A Florida judge has denied a motion to temporarily block a portion of a state law that restricts access to gender-affirming health care for adults, dealing a blow to transgender individuals in a state whose medical care has been significantly disrupted by a slate of policies adopted by Gov. Ron DeSantis (R).

Florida in May joined more than a dozen other states in banning gender-affirming health care for transgender minors under legislation signed by DeSantis. The law, Senate Bill 254, also set up significant barriers for transgender adults to get needed treatment.

District Court Judge Robert Hinkle in June partially blocked the law’s restrictions on gender-affirming health care for transgender youths, ruling that the Florida law prohibits the administration of care “even when medically appropriate” and there is “no rational basis for a state to categorically ban these treatments.”

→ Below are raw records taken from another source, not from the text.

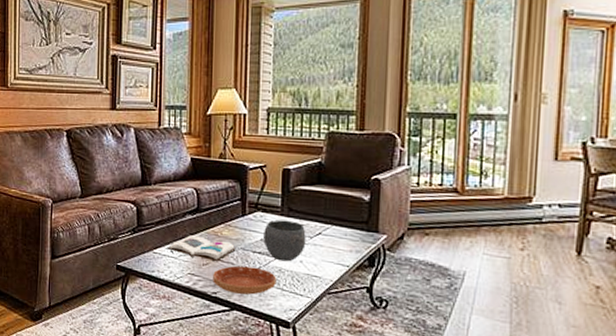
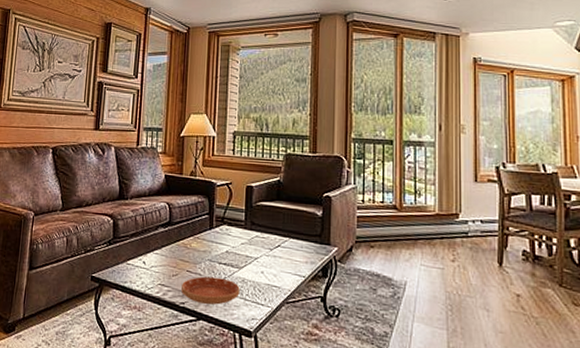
book: present [167,235,236,262] -> none [140,247,204,273]
bowl: present [263,219,306,262] -> none [228,233,267,273]

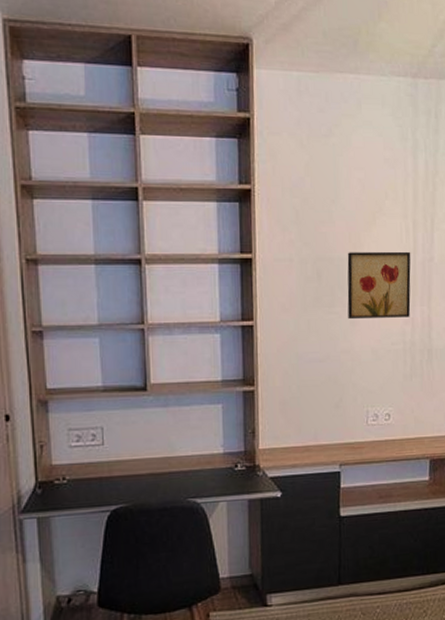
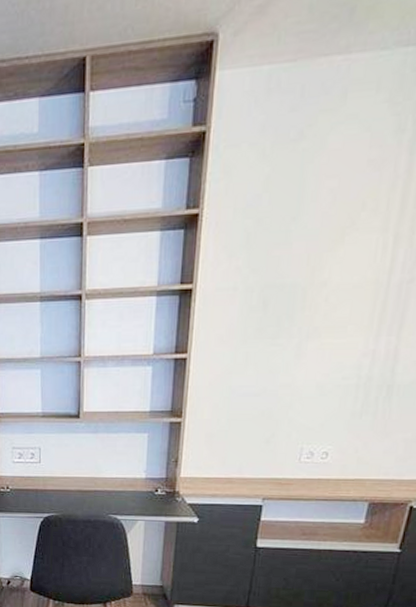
wall art: present [347,251,411,320] -> none [293,272,385,352]

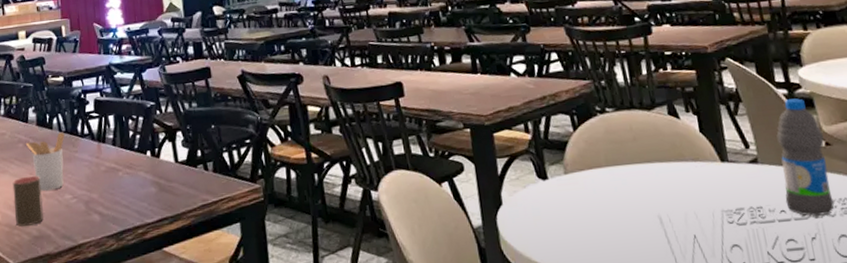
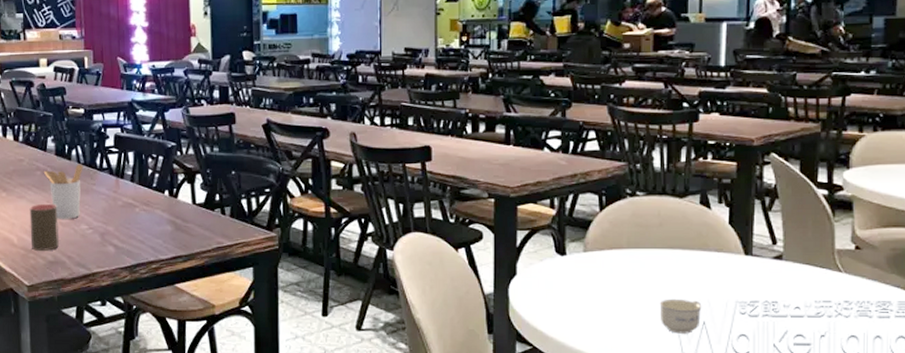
cup: none [647,213,691,251] -> present [659,298,702,334]
water bottle: present [776,98,835,217] -> none [802,200,855,317]

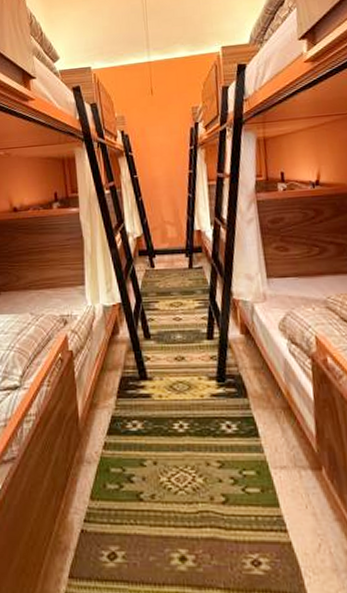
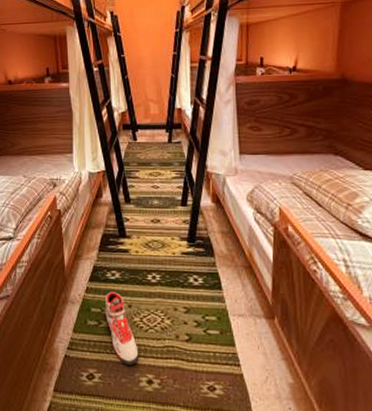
sneaker: none [126,445,169,538] -> present [105,291,139,365]

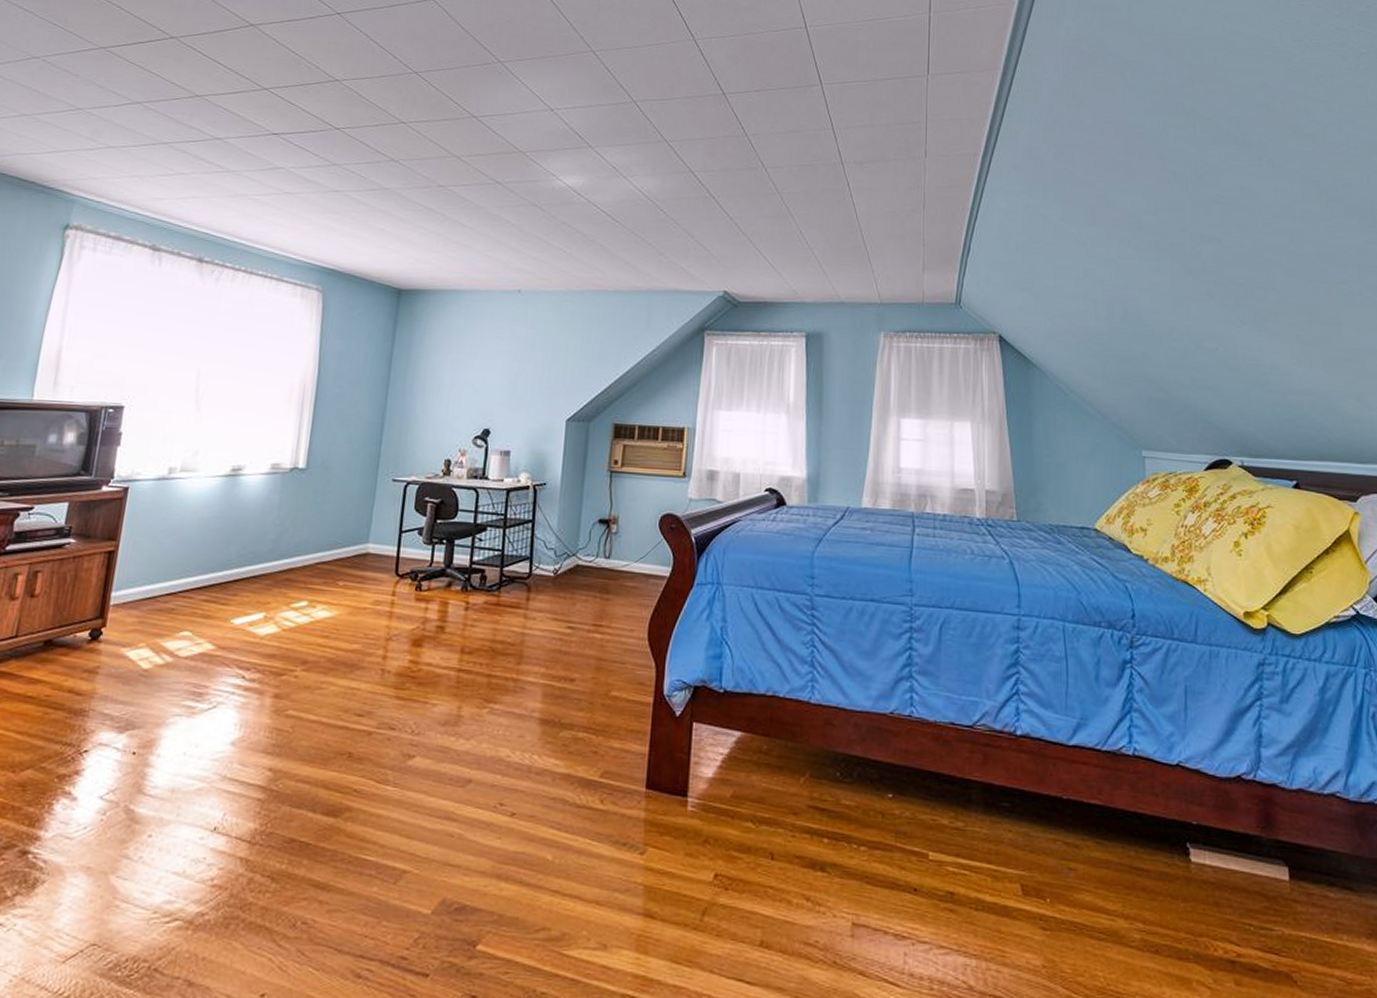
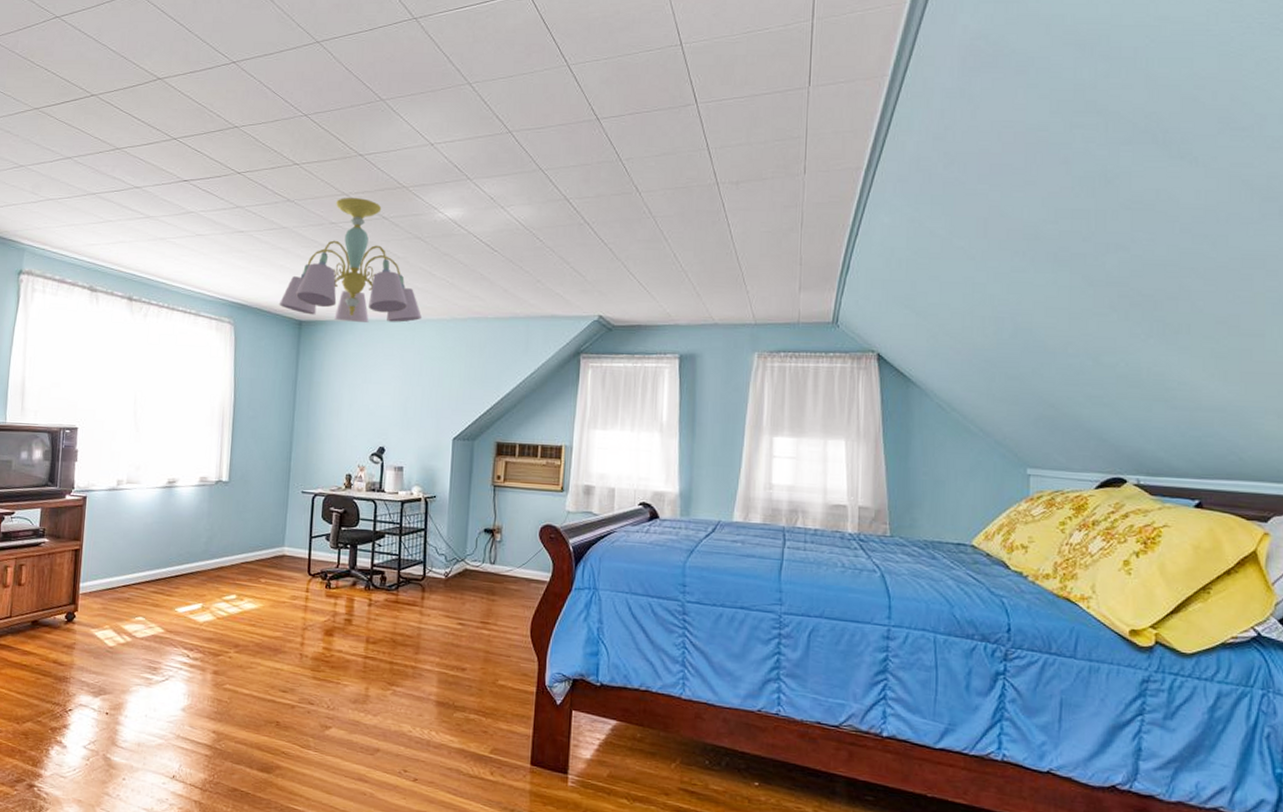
chandelier: none [375,160,537,294] -> present [278,198,423,323]

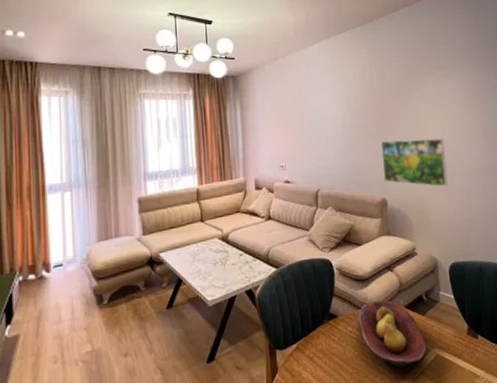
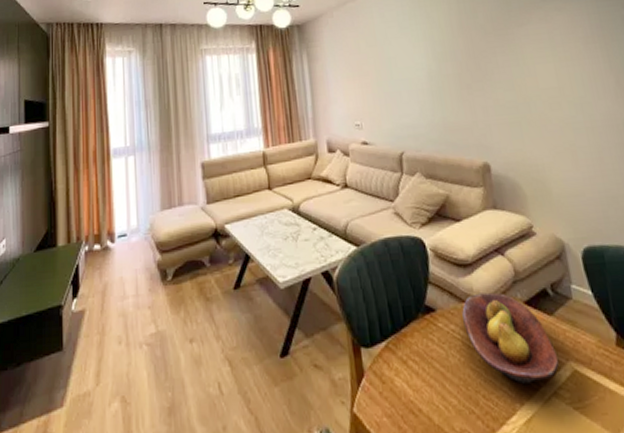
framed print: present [380,138,448,187] -> none [476,86,571,148]

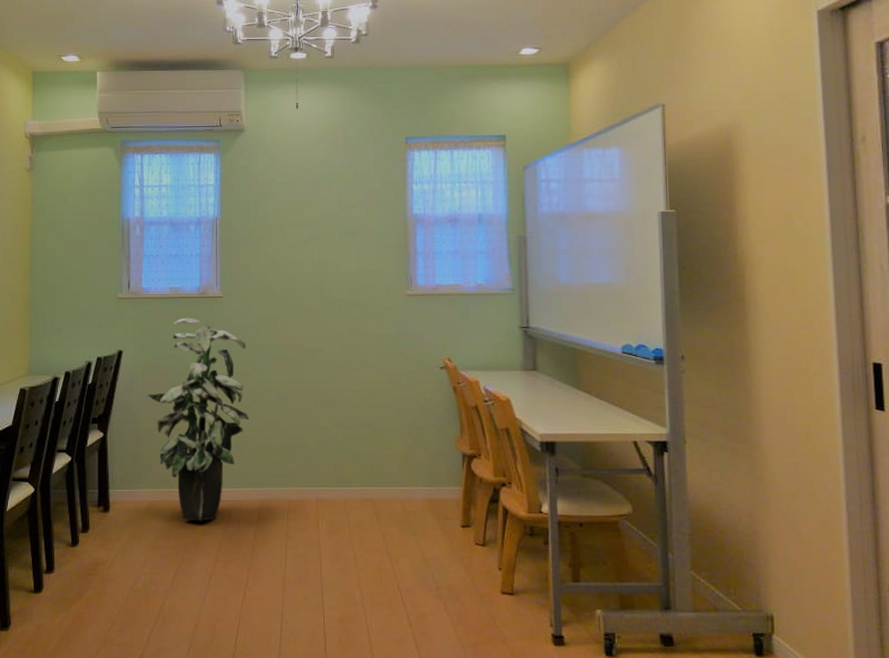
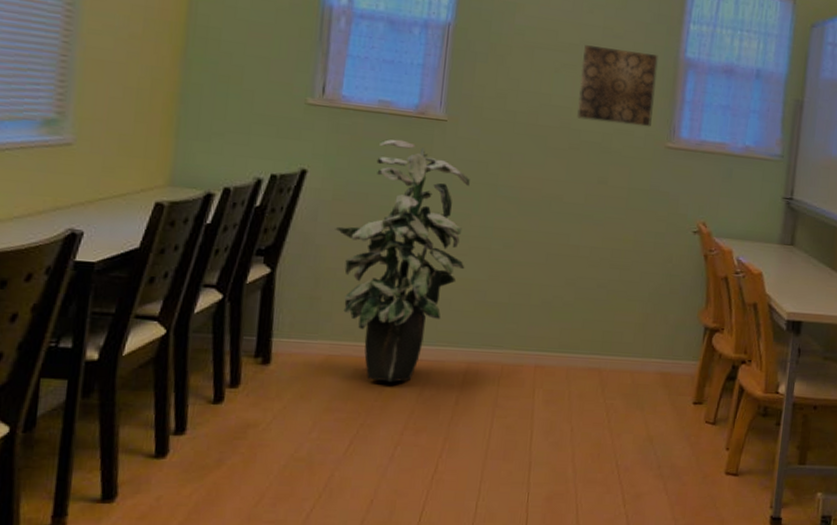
wall art: none [325,216,390,280] -> present [577,45,658,127]

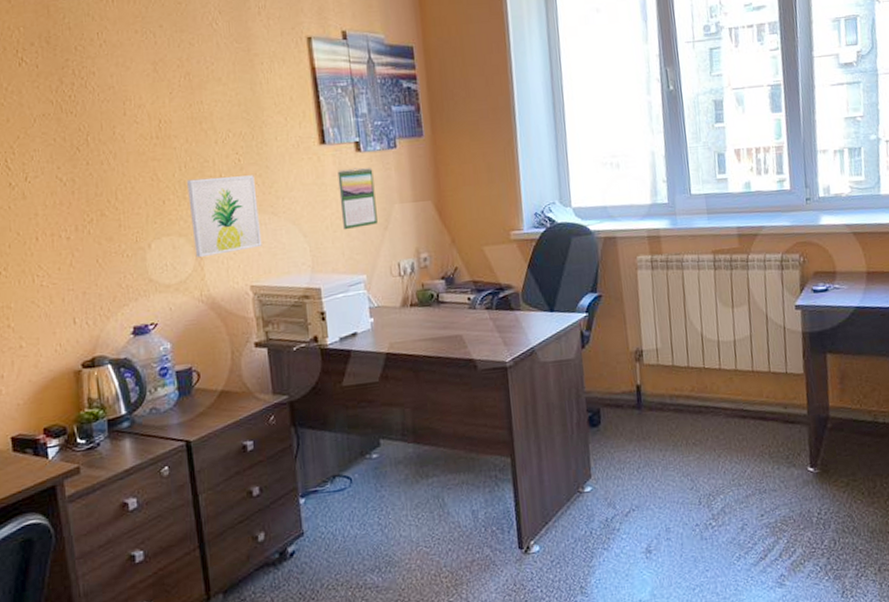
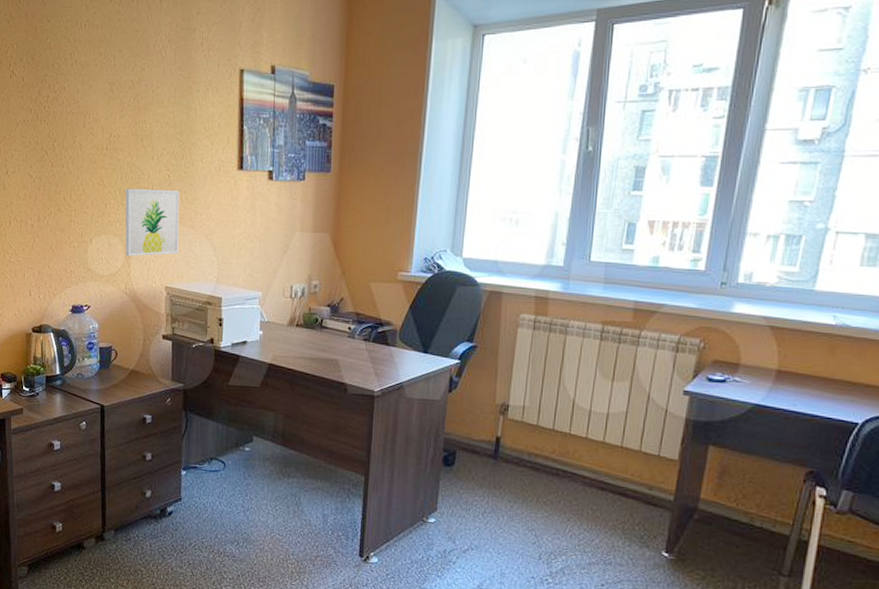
calendar: present [337,167,378,230] -> none [248,194,281,250]

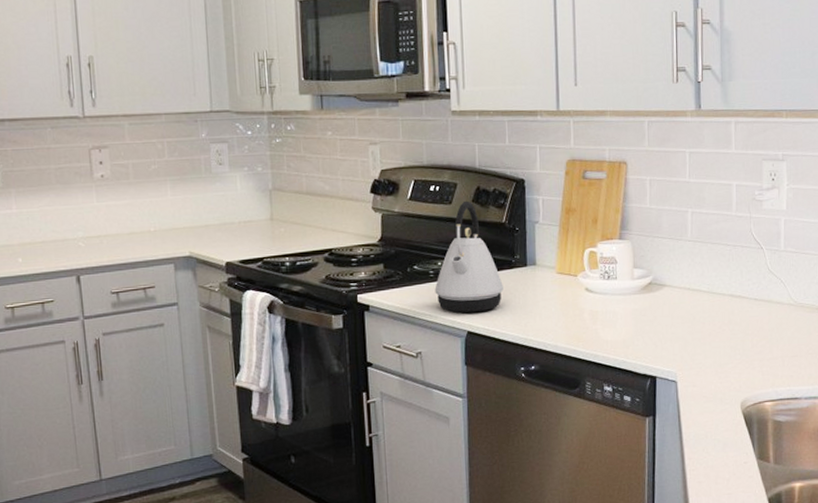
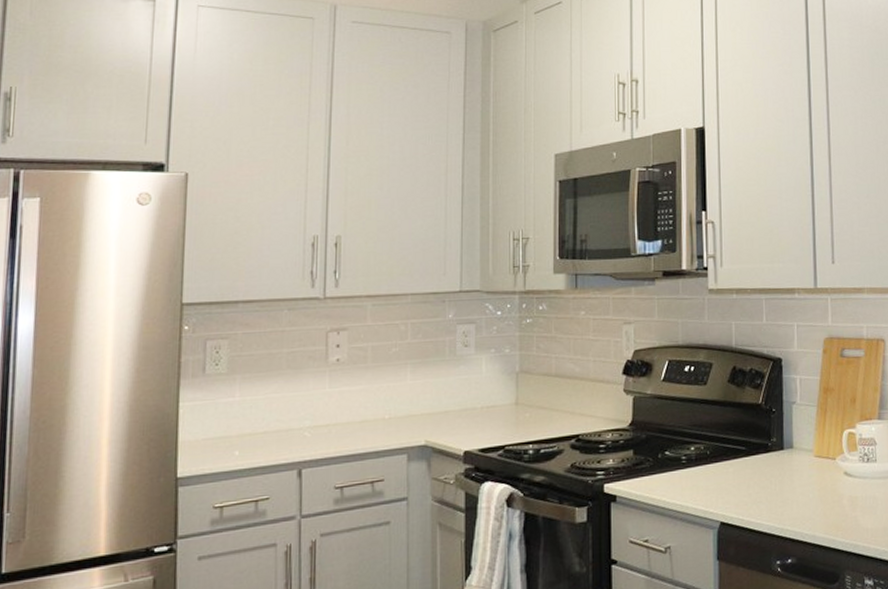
kettle: present [434,201,503,313] -> none [686,382,759,502]

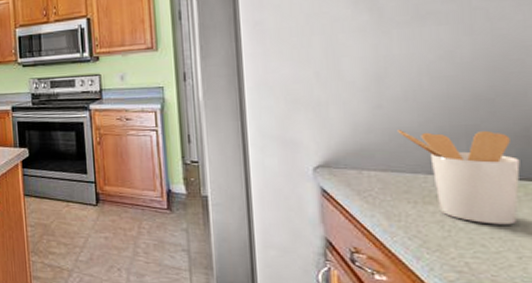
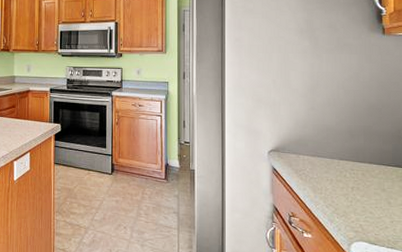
utensil holder: present [397,130,520,225] -> none [323,127,394,198]

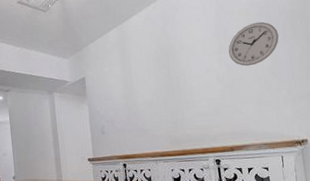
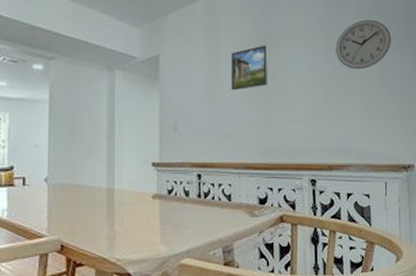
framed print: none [141,57,174,97] -> present [230,45,269,91]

But the law does “not prohibit adults from obtaining treatments of the kind the plaintiffs seek,” Hinkle wrote in an order filed Monday, responding to a motion seeking an emergency block on the law’s restrictions on adult care.

Four transgender adults in July joined an ongoing lawsuit against Senate Bill 254, arguing that their medical care was unlawfully disrupted by the measure.

Two of the adult plaintiffs, according to the complaint, are currently unable to obtain hormone replacement therapy from providers they have previously relied on, including certified nurse practitioners, because Senate Bill 254 only allows physicians to provide gender-affirming health care.

Two other adult plaintiffs claim their scheduled gender-affirming surgeries were canceled by surgeons who cited Senate Bill 254 as the reason.

Hinkle in his order Monday said adult plaintiffs denied care by certain providers “may be able to obtain the treatment from others” and that a surgeon’s unwillingness to perform a procedure is not related “to anything a preliminary injunction would cure.”

“In short, the adult plaintiffs have not shown they will suffer irreparable harm, between now and the date of a final judgment, caused by any part of the statute or rules as to which the plaintiffs’ challenge is likely to succeed on the merits,” Hinkle wrote.

He added that the adult plaintiffs’ likelihood of success is “significantly lower” following an August decision from the 11th Circuit Court of Appeals that allowed Alabama’s felony ban on gender-affirming health care to take effect.

The Alabama law, which had been blocked by a preliminary injunction for more than a year, makes it a felony punishable by up to a decade in prison for doctors to prescribe puberty blockers or hormones to transgender people younger than 19.

“The use of these medications in general — let alone for children — almost certainly is not ‘deeply rooted’ in our nation’s history and tradition,” a three-judge panel for the 11th Circuit wrote in the Aug. 21 ruling, citing the Supreme Court decision overturning Roe v. Wade.

Legal advocates who brought the challenge to Florida’s Senate Bill 254 did not comment on Hinkle’s ruling directly but said they are prepared to “lay out the full evidence of the state’s deliberate targeting of transgender Floridians” at a trial scheduled for November.

“This case is far from over and we will continue to take every legal step to challenge this law that takes away Floridians’ ability to make important decisions about their own lives and hands it over to the government instead,” attorneys for the plaintiffs said Tuesday in a joint statement.

Since 2021, 23 states have passed laws that heavily restrict or ban gender-affirming health care for transgender individuals, including 20 that have done so this year. While a majority of laws target care for transgender minors, measures passed in states including Florida and Missouri also limit how transgender adults are able to access care considered medically necessary by every major medical organization.